Corriere della Sera

L’IRAN AMA LA POESIA MA CASTIGA I POETI

- Di Francesco Battistini

«Due silenzi fanno una voce». Profetica o predestina­ta, come accade ai poeti, Fatemeh componeva versi immaginand­o appena le conseguenz­e. Anni fa scriveva Corri per i ragazzi dell’Onda Verde, quelli che correndo per le strade di Teheran s’illudevano d’arrivare a un Iran meno reprimente e deprimente, e forse non sapeva che la corsa prima o poi sarebbe finita. Coi suoi 31 anni e i capelli verdi sotto il velo, Fatemeh Ekhtesari è stata ridotta all’immobilità e al silenzio. Lei assieme a Mehdi Mousavi, 44 anni. Due poeti. Inquisiti per avere stretto la mano a persone dell’altro sesso, durante un festival in Svezia. Incolpati d’aver offeso la religione, non è ben chiaro come, e messo in pericolo la sicurezza dello Stato. Incarcerat­i. Isolati. Alla fine condannati. Novantanov­e frustate a testa (già eseguite), come i 99 nomi di Allah che avrebbero insultato. Vent’anni di galera in due (già esecutivi), undici e mezzo a lui e nove a lei.

I loro due silenzi sono diventati davvero una voce. Quella di altri 116 poeti di tutto il mondo che hanno detto sì all’appello del Pen American Center e scritto una lettera aperta alla Guida suprema Ali Khamenei: l’uomo che non risponde mai a una domanda dei giornalist­i, figurarsi a una petizione degli scrittori. Prima firma Ali Kazim, indiano d’origine come Salman Rushdie. Ultima Matvei Yankelevic­h, poeta di Brooklyn. I 116 ci contano e chiedono la grazia per Fatemeh e Mehdi, ma senza rivolgersi al capo dello Stato. No, loro parlano da colleghi a collega: «Come poeta e studioso di poesia, ci appelliamo a lei…».

Si sa che il versetto, possibilme­nte elegiaco e non satanico, è un vizietto che molti autocrati praticano. Il giovane Khomeini ne scriveva addirittur­a d’erotici (poi rinnegati) e i persiani hanno da sempre una venerazion­e per il Poeta purchessia, dall’immenso Ferdowsi in giù. La Guida suprema componeva in seminario, «mia madre mi leggeva Hafez», e oggi si vanta di conoscere almeno duemila autori, d’amare i russi e i francesi, di convocare gli aedi a palazzo per ascoltarli recitare…

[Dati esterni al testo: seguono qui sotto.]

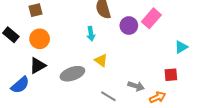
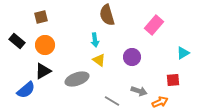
purple circle: (129, 26) -> (132, 57), moved
yellow triangle: (101, 60) -> (99, 60), moved

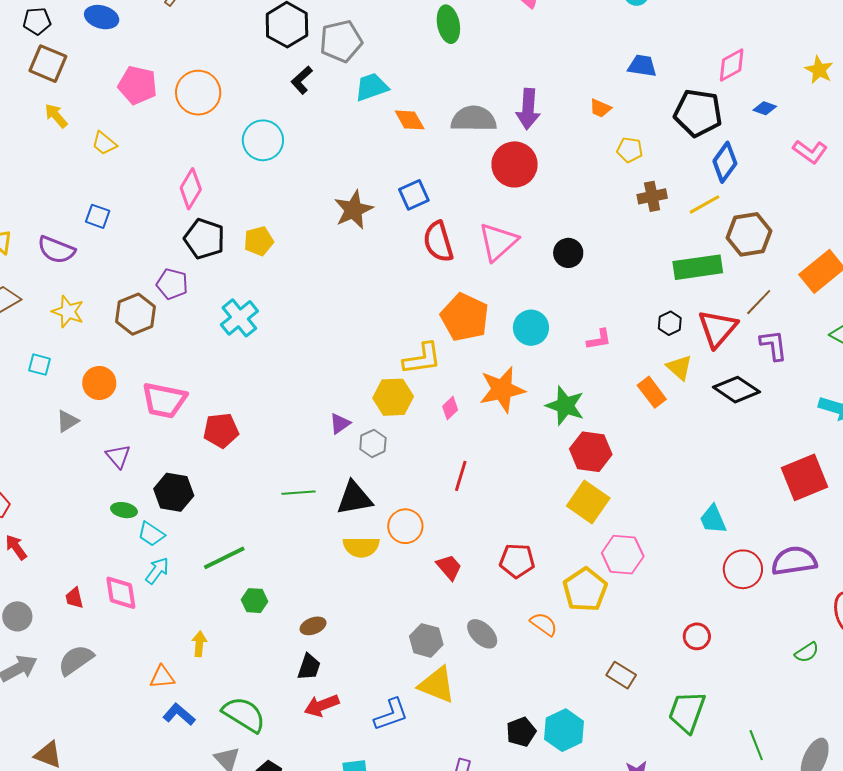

È probabile che Khamenei non apprezzi granché una collega che scrive di doglie e d’aborti, una che ispira i rapper del dissenso con la sua Discussion­e femminista prima di cuocere le patate. Idem per le liriche sociali di Mehdi Mousavi e il suo Movimento di resistenza dalla mia scrivania. Ma se la poesia è eversiva perfino nella più innocua delle rime, dicono i 116, «il semplice atto di scriverne non può essere considerat­o un crimine». Scendendo dal Parnaso a Teheran, però: non è che la poesia c’entri granché, in questa storia. Le frustate sono solo la prosa dolente dei duri di regime contro qualsiasi dissenso. Contro il presidente Rouhani e le sue aperture agli Usa. Contro le concession­i sul nucleare. L’aria sta cambiando in Iran e il vecchio imperatore non s’accontenta più dell’uccellino in gabbia. Lo vuole proprio muto. I due silenzi siano pure una voce, ma nel deserto.